Outdoor Encounters: June 1, 2017

By Nathan Bolls on June 2, 2017

For many years, beginning in the late 1700s, a young woman or man in the Northern Hemisphere, hoping to increase the magic of that special date, might have applied a drop of “smell-good” that most likely contained some amount of an extract from the white verbena plant.  This verbena, with lemon-scented flowers, a native of western South America, early on became one of the scents frequently used in the formulation of perfumes, colognes, and toilet waters.

   I suppose both members of our hopeful duo were more interested in making their own history than in studying the long medicinal history of the Vervain Family of plants (that includes the verbenas).  Blue verbena is the most important medicinal verbena species in North America; it grows and blooms throughout our prairies, including our own MLH prairie.  American Indians used it to treat coughs, colds, and digestive disorders.  Some tribes boiled the leaves to make a tea.  The Teton Dakotas made a leaf tea for treating stomachaches. The Menominis of the Great Lakes area made a verbena tea to clear up cloudy urine, and the Chippewas used the dried, powdered leaves as a snuff to stop nosebleeds.  Sparrows and finches love the seeds.

A widely-occurring verbena species in Europe was long used medicinally.  Kelly Kindscher, in his Medicinal Wild Plants of the Prairie, 1992, states that it is from there that “some of the North American folk uses originated.”  The pioneers surely brought with them, or borrowed from the Indians, wisdom concerning the medicinal value of the verbenas.  American Army surgeons, in decades past, when other medicines were not available, used the blue verbena as an effective emetic and expectorant.  Constantine Rafinesque, in his 1830 Medical Flora of the United States, wrote that blue verbena works very well as “an emetic in tea or powder, and to check fevers and incipient phthisis.”  Rafinesque also states that a certain verbena species was the “holy herb of the Greeks and Druids, used as panacea, in incantations and to drive evil spirits.”

An Internet source (date of reference not given) states that “markets in the Mediterranean are heavy with the scent of verbena.”  Let’s hope that our young lovers did not go overboard while attempting to create a pleasing, romantic ambience.  I’m aware that the dating game has undergone many changes since we MLH residents were involved in that pleasant endeavor.  But I assume that, then as now, experiencing emesis on a first date was a decidedly inappropriate way to make a good impression.

※

# ACTIVITY
From the verbena text, return everything from "By Nathan Bolls" down to "and toilet waters.", copied word for word.

※

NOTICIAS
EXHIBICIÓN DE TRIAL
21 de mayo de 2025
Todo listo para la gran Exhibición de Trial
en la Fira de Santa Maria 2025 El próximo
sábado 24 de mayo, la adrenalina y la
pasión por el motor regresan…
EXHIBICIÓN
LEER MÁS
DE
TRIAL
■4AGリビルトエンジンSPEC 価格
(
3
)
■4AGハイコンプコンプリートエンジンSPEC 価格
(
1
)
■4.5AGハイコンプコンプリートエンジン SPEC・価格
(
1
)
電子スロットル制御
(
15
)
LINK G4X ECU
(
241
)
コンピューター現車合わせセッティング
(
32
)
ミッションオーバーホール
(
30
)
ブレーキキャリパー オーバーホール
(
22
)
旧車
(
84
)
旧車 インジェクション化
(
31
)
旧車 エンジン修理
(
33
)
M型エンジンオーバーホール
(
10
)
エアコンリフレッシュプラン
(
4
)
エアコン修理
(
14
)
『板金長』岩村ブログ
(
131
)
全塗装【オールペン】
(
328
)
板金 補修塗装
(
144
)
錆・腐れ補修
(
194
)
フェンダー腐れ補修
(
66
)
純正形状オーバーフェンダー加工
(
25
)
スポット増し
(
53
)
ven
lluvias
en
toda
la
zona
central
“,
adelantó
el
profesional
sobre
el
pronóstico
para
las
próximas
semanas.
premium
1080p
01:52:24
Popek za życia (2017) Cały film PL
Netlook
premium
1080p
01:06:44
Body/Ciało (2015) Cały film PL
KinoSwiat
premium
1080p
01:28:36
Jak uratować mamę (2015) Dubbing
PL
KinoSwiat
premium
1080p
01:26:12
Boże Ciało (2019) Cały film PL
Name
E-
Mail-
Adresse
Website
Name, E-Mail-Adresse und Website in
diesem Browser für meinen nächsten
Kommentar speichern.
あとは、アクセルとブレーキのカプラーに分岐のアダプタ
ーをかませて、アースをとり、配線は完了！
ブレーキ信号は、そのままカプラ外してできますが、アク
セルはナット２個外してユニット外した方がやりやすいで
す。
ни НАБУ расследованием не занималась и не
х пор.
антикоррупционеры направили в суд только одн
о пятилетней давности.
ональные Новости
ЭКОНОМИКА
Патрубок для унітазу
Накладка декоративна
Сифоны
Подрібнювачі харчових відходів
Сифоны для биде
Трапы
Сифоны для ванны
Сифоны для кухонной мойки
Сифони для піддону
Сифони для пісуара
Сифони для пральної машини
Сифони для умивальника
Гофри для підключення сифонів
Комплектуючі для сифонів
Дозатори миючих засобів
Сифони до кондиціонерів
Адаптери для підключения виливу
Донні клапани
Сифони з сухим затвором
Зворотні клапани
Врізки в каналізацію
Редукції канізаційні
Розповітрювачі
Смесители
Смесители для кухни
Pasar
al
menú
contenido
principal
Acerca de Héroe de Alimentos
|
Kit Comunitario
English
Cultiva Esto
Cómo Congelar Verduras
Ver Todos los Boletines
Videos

※

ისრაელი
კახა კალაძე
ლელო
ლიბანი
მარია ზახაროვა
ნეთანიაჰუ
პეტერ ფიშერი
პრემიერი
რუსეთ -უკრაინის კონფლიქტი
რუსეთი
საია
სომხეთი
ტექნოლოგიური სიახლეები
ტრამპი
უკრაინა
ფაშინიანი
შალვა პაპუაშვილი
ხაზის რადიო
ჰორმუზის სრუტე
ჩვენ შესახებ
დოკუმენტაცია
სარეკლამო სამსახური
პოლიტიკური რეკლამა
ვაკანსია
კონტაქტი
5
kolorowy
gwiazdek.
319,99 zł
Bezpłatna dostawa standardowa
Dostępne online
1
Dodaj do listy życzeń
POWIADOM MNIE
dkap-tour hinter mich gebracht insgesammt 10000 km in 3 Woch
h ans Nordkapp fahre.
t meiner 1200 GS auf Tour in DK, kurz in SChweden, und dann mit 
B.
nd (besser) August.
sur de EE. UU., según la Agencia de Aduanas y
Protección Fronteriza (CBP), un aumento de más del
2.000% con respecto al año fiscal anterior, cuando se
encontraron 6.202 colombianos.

※

# RESULT OF THE EXERCISE
By Nathan Bolls on June 2, 2017

For many years, beginning in the late 1700s, a young woman or man in the Northern Hemisphere, hoping to increase the magic of that special date, might have applied a drop of “smell-good” that most likely contained some amount of an extract from the white verbena plant.  This verbena, with lemon-scented flowers, a native of western South America, early on became one of the scents frequently used in the formulation of perfumes, colognes, and toilet waters.